Me, I dig flatrate pipes. Usage based pipes is just asking to be owned by excess traffic. If I buy a megabit then all I really have to worry about is service degradation due to DoS. ISPs, in my experience, will help you with that. But if you're on a usage based pipe which then gets owned by a DDoS you're struggling after the fact to get a rebate. Good luck.
(Although, that said, perhaps you guys should consider asking for usage based pipes that _have_ a bandwidth cap. Figure out what your maximum spend amount is, say 5mbit, and then ask for a usage-based pipe based on that. That way you limit your liability _AND_ getting the cheaper transit. Most of the time.)
Problem is... (Score:3, Informative)
Ideally you'd be able to roll over bandwidth for exactly one month as in subtracting the previous month's rollover at the end of the month.

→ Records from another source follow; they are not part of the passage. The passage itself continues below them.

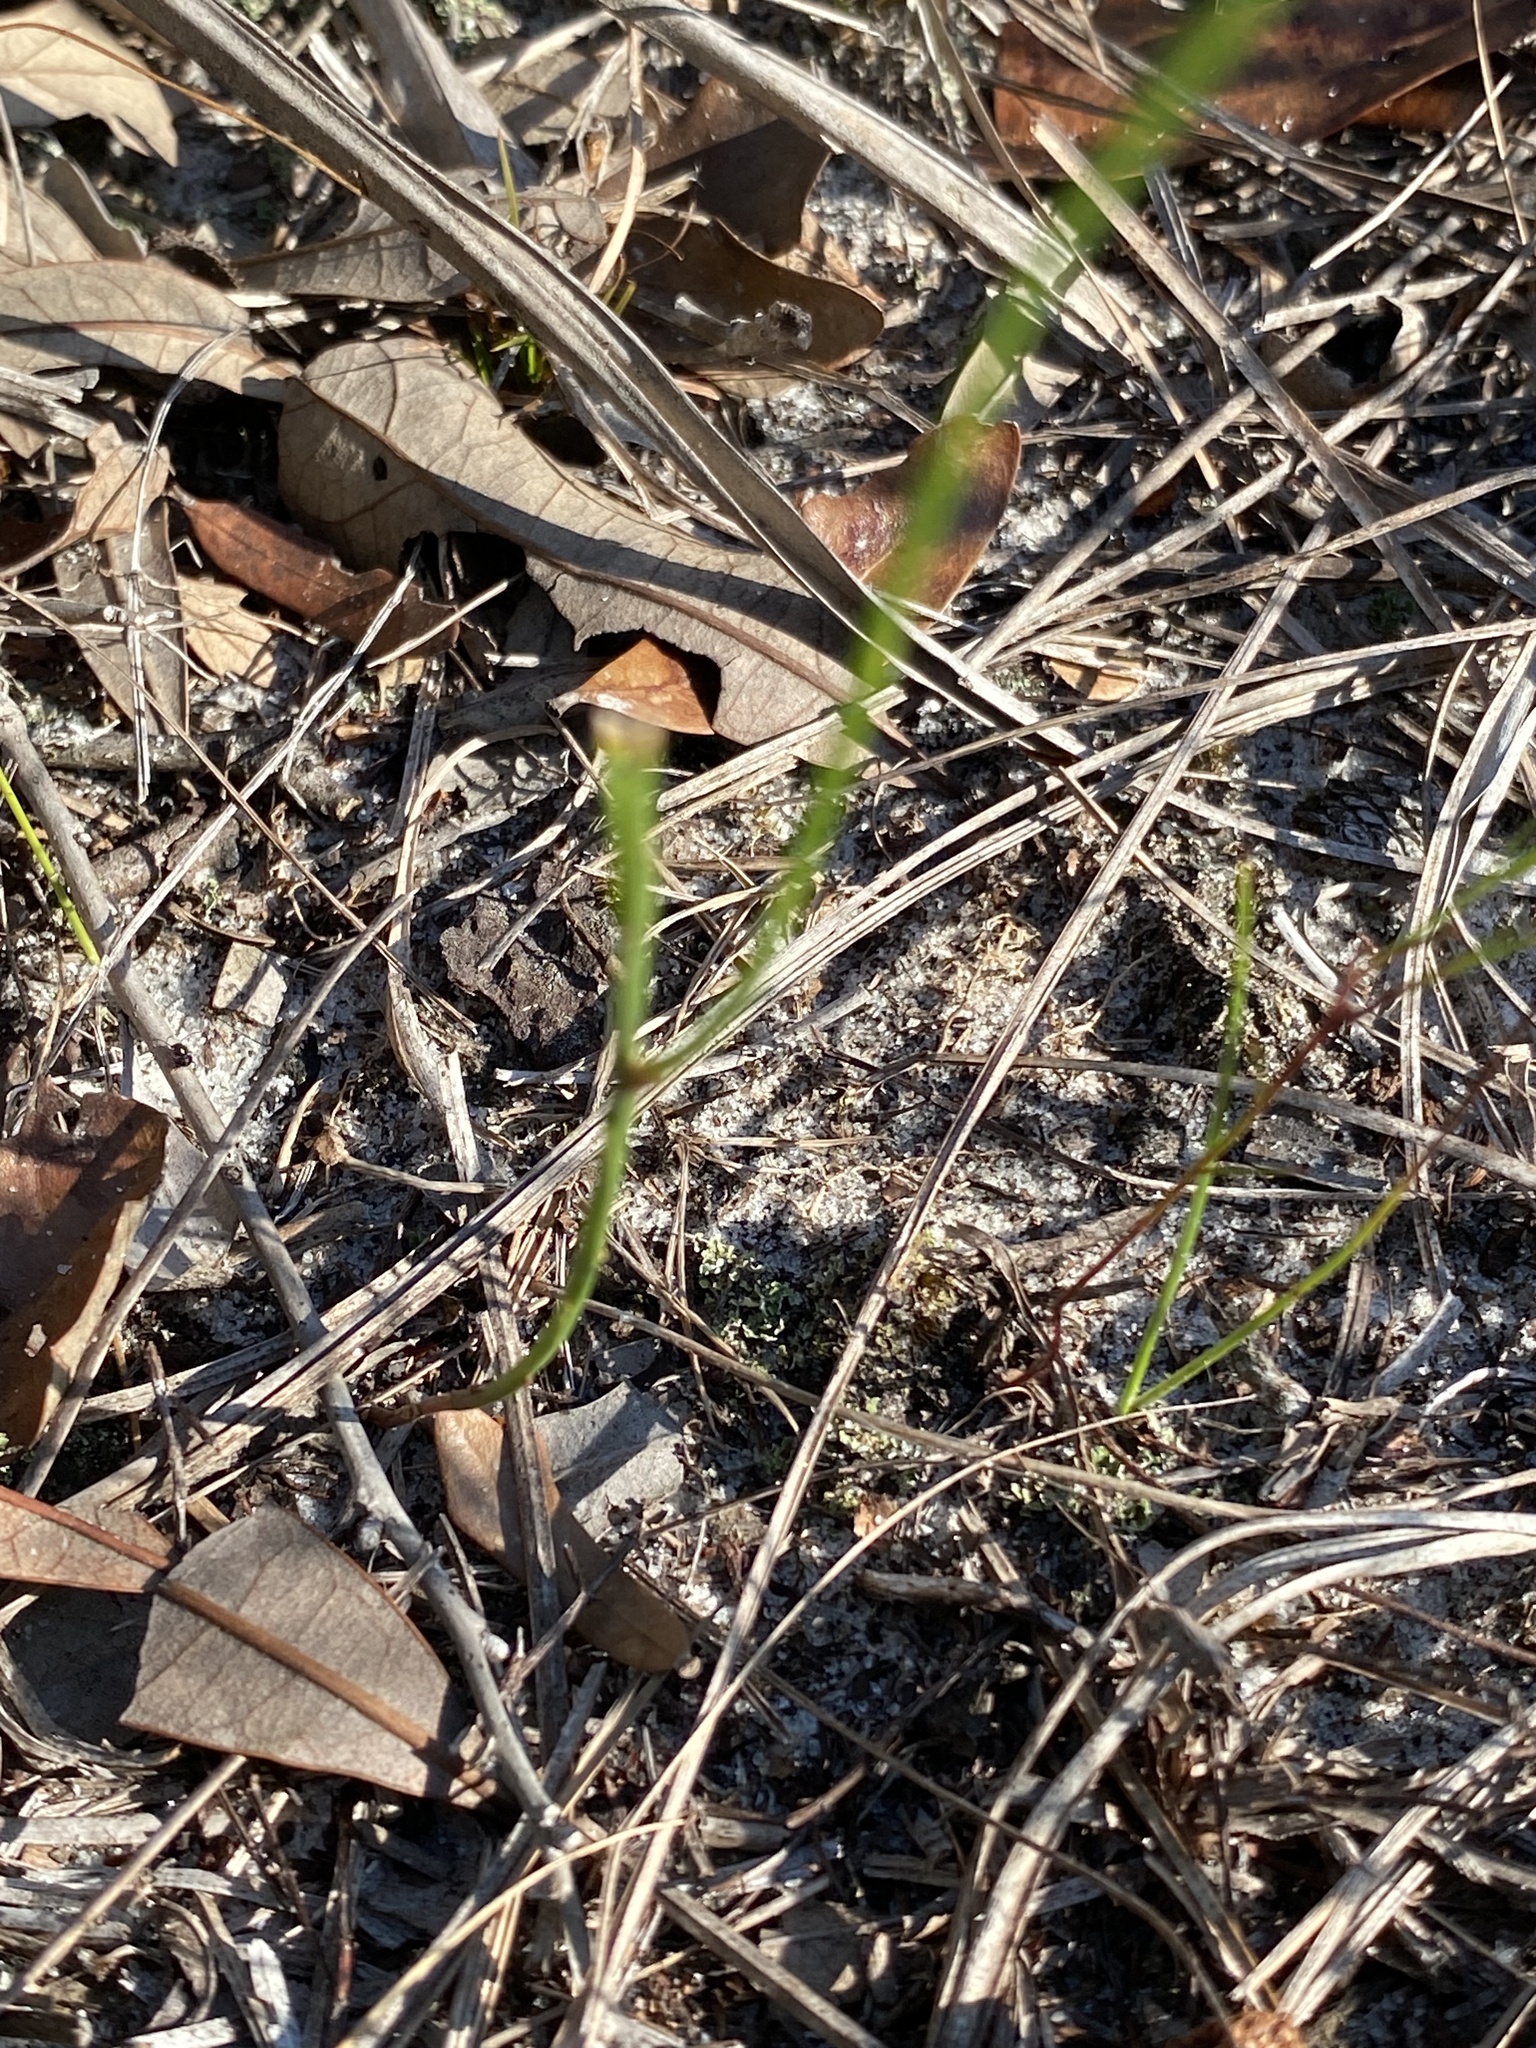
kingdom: Plantae
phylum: Tracheophyta
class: Magnoliopsida
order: Fabales
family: Polygalaceae
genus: Polygala
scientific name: Polygala setacea
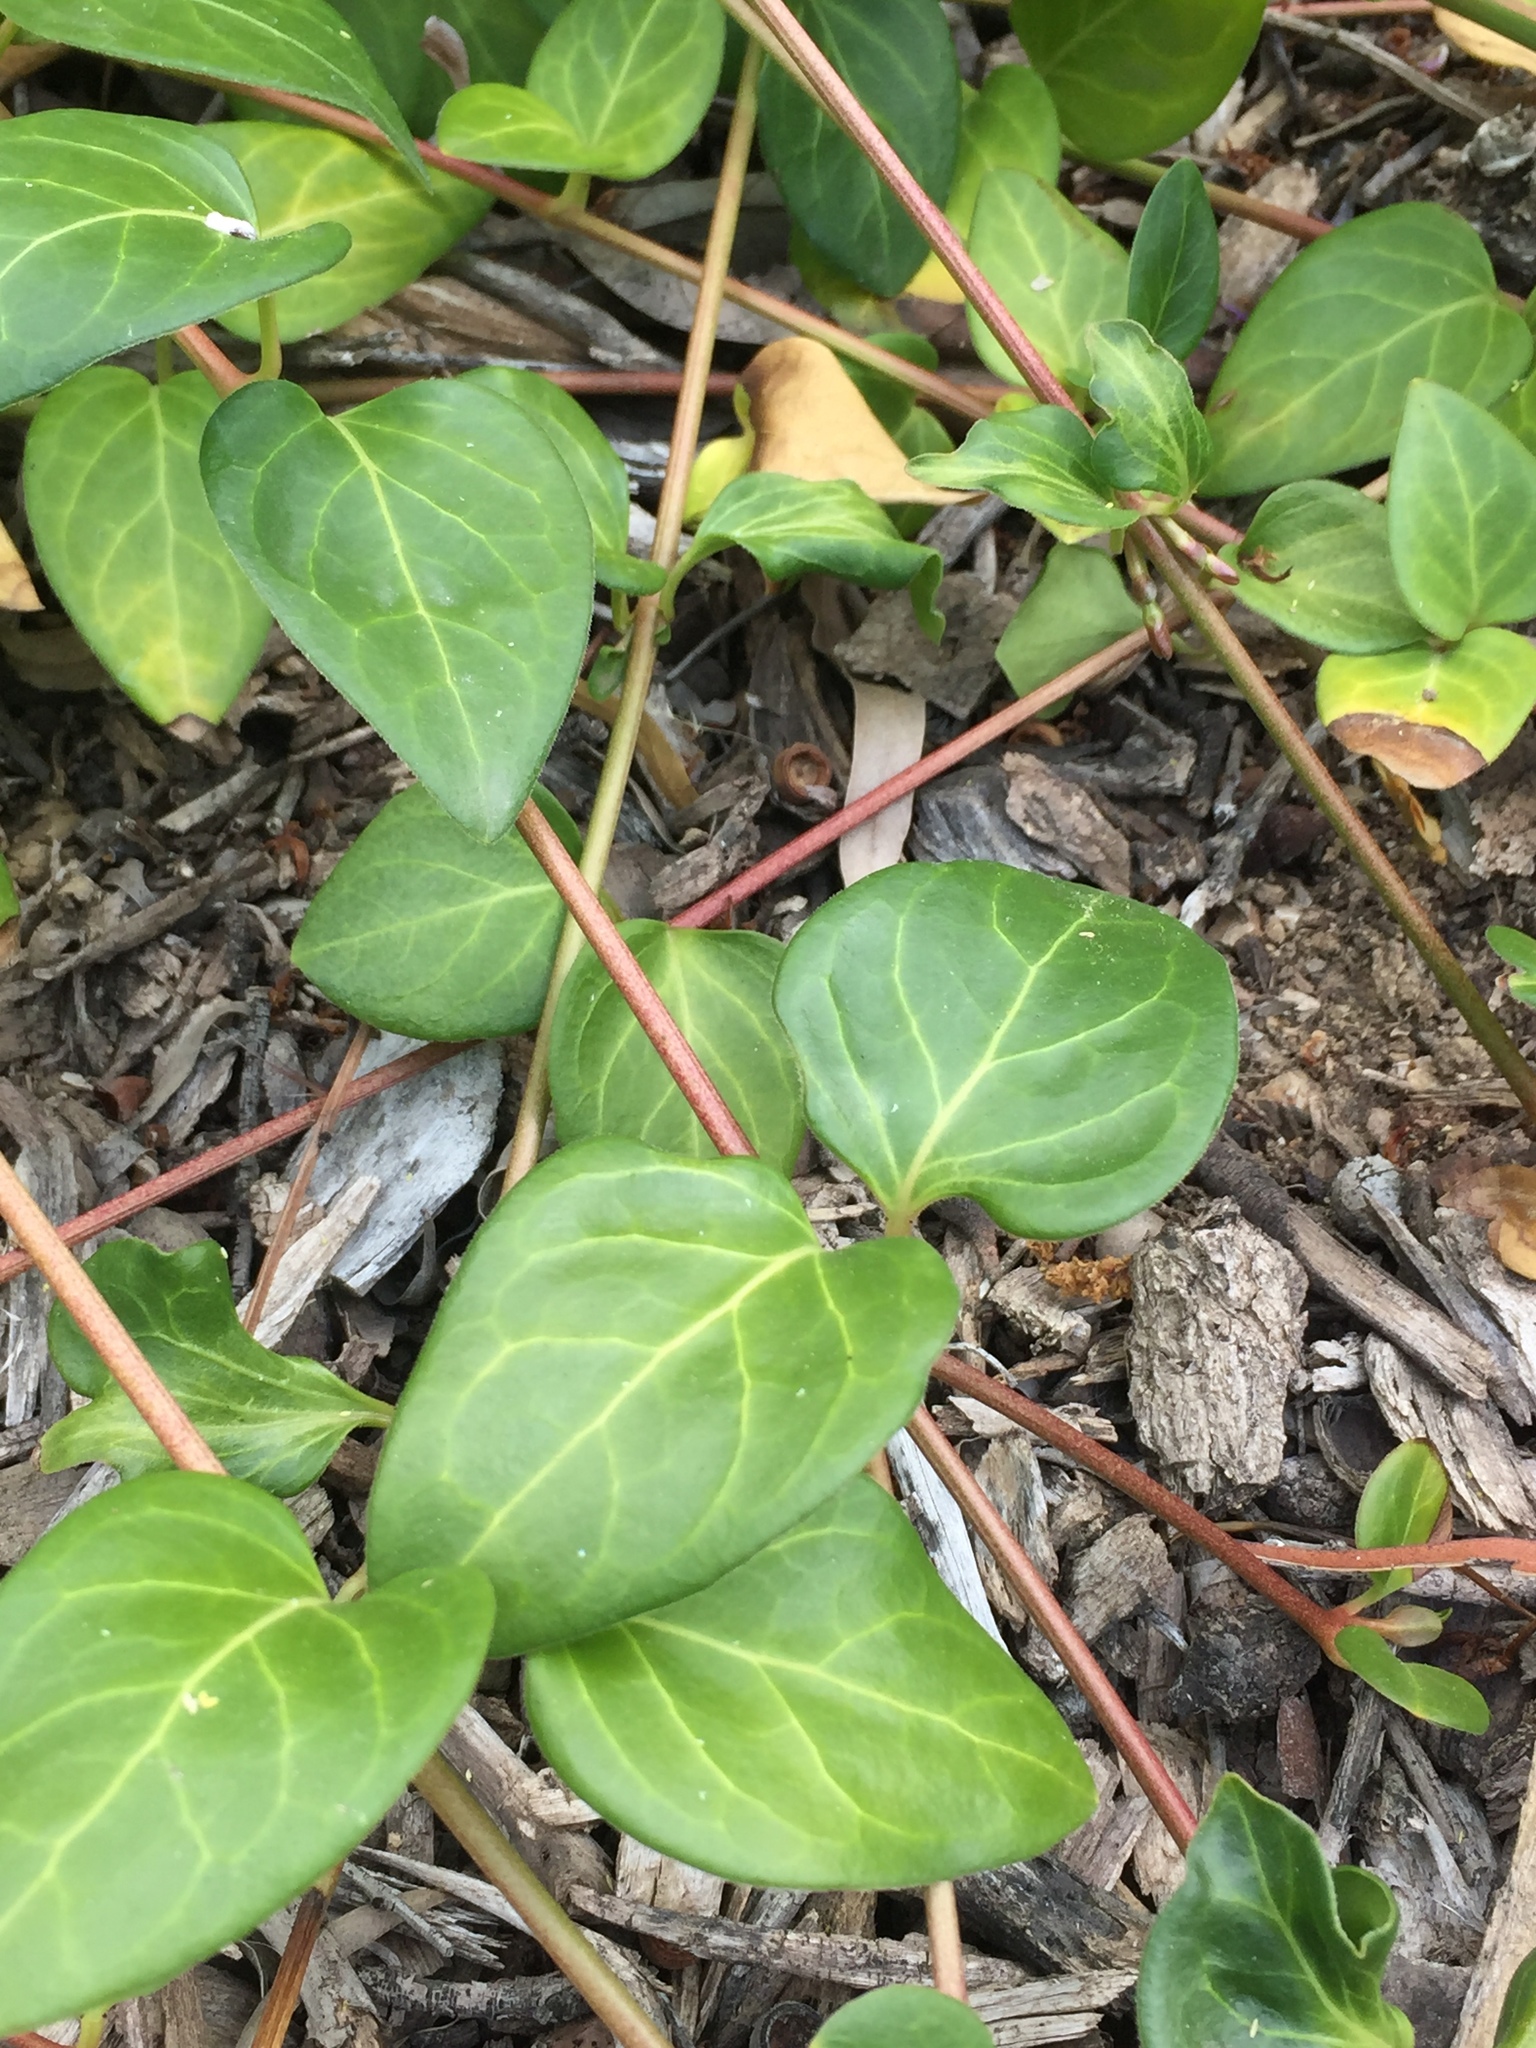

Your bandwith would be continously throttled to the rate at which you'd expend all of your bandwdth at the end of the month. Without rollover, the ISPs would have a huge sawtooth pattern in monthly load and one of the sides of the teeth being nearly vertical. The rollover is more for the benefit ofthe ISPs than anything, so is upstream port blocking, allowing ISPs to blockunwanted traffic at its boarders.
Re: maximum exposure (Score:3, Informative)
A telephone company would build a system for anticipated peak service and would add some room for expansion. As a result, the telephone company would build an expensive system with excess capacity.
Although costs were fixed, telecom companies would bill customers for time used. To do this, they would set a rate for normal usage that would be high enough to cover the costs of the peak usage network.
I imagine that the Internet is somewhat the same way. Internet companies build for peak usage and set a rate for normal usage that will cover the cost of the peak usage network.
The thing that happens in a DOS attack is that the DOS attack pushes the services used from the normal level to peak usage levels for a prolonged period.
Since most of the network's costs are fixed, the DOS attack really doesn't cost the network that much more. A DOS attack doesn't spontaneously generate more routers and fiber optic connections.
The end effect of the attack is that it screws up billing. Remember the normal usage rates are set high enough to cover the cost of peak capacity. The DOS attack creates a situation where the end user is suddenly being charged the rate calculated for normal usage at the volume of peak usage.
Now, I realize the Internet has an extremely layers of service provides. Many ISPs are just a middlemen paying metered rates. The ISP is caught in the same trap of screwed up billing. The cost of the ISP providers didn't go up during the attack.
The big bills for both the ISP and end user are the result of flaws in the billing and metering processes and not actual higher network costs. The challenge is to keep the charges from the DOS attack from screwing up the billing systems.
BTW, I do not mean to imply in this thread that DOS attacks are cost free. Just that the bandwidth consumed during the attack is really not costing the network that much more. The machines, cables and wires have more stuff going through them. The DOS attacks cost the the support people in the ISP time, and have a cost in lost opportunity, they also create billing nightmares. The DOS attack does not actually cost the real dollar amounts that suddenly appear on bills.